Collected data
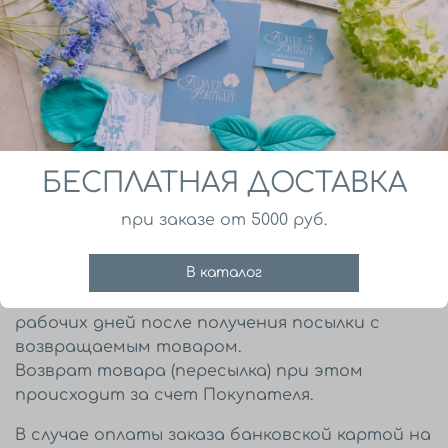
27.09.2007 г. N 612).
ПОРЯДОК ВОЗВРАТА:
Вы отправляете товар, который Вам не
подошел, по почте на наш почтовый адрес и
сообщаете нам об этом по телефону, либо
по электронной почте, сообщив причину
возврата.
БЕСПЛАТНАЯ ДОСТАВКА
После получения Вашей посылки, мы
перечислим Вам деньги, которые Вы
при заказе от 5000 руб.
заплатили за товар.
В каталог
Срок рассмотрения и обработки заявки на
возврат денежных средств составляет 5…7
рабочих дней после получения посылки с
возвращаемым товаром.
Возврат товара (пересылка) при этом
происходит за счет Покупателя.
В случае оплаты заказа банковской картой на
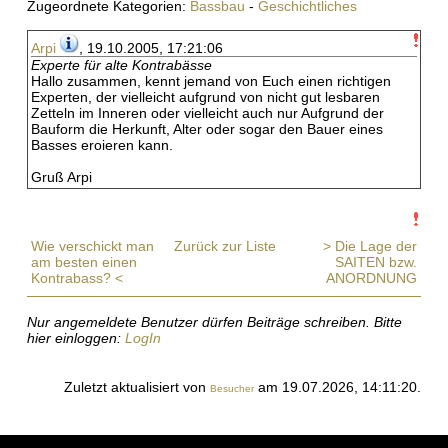
Zugeordnete Kategorien:
Bassbau
-
Geschichtliches
Arpi
, 19.10.2005, 17:21:06
Experte für alte Kontrabässe
Hallo zusammen, kennt jemand von Euch einen richtigen
Experten, der vielleicht aufgrund von nicht gut lesbaren
Zetteln im Inneren oder vielleicht auch nur Aufgrund der
Bauform die Herkunft, Alter oder sogar den Bauer eines
Basses eroieren kann.
Gruß Arpi
Wie verschickt man
Zurück zur Liste
> Die Lage der
am besten einen
SAITEN bzw.
Kontrabass? <
ANORDNUNG
Nur angemeldete Benutzer dürfen Beiträge schreiben. Bitte
hier einloggen:
LogIn
Zuletzt aktualisiert von
am 19.07.2026, 14:11:20.
Besucher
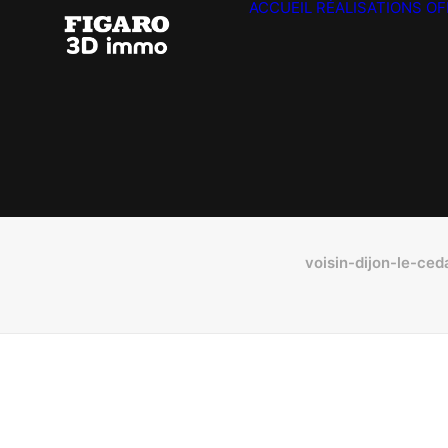
ACCUEIL
RÉALISATIONS
OF
voisin-dijon-le-c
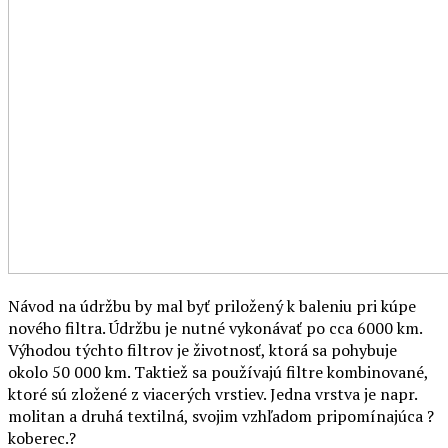
Návod na údržbu by mal byť priložený k baleniu pri kúpe
nového filtra. Údržbu je nutné vykonávať po cca 6000 km.
Výhodou týchto filtrov je životnosť, ktorá sa pohybuje
okolo 50 000 km. Taktiež sa používajú filtre kombinované,
ktoré sú zložené z viacerých vrstiev. Jedna vrstva je napr.
molitan a druhá textilná, svojim vzhľadom pripomínajúca ?
koberec.?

YOUR INSTRUCTIONS
Give back exactly the lines above from the one with "Возврат товара (пересылка) при этом" through the one with "Zuletzt aktualisiert von", both included. Pictures don't belong in the copy.

TASK RESPONSE
Возврат товара (пересылка) при этом
происходит за счет Покупателя.
В случае оплаты заказа банковской картой на
Zugeordnete Kategorien:
Bassbau
-
Geschichtliches
Arpi
, 19.10.2005, 17:21:06
Experte für alte Kontrabässe
Hallo zusammen, kennt jemand von Euch einen richtigen
Experten, der vielleicht aufgrund von nicht gut lesbaren
Zetteln im Inneren oder vielleicht auch nur Aufgrund der
Bauform die Herkunft, Alter oder sogar den Bauer eines
Basses eroieren kann.
Gruß Arpi
Wie verschickt man
Zurück zur Liste
> Die Lage der
am besten einen
SAITEN bzw.
Kontrabass? <
ANORDNUNG
Nur angemeldete Benutzer dürfen Beiträge schreiben. Bitte
hier einloggen:
LogIn
Zuletzt aktualisiert von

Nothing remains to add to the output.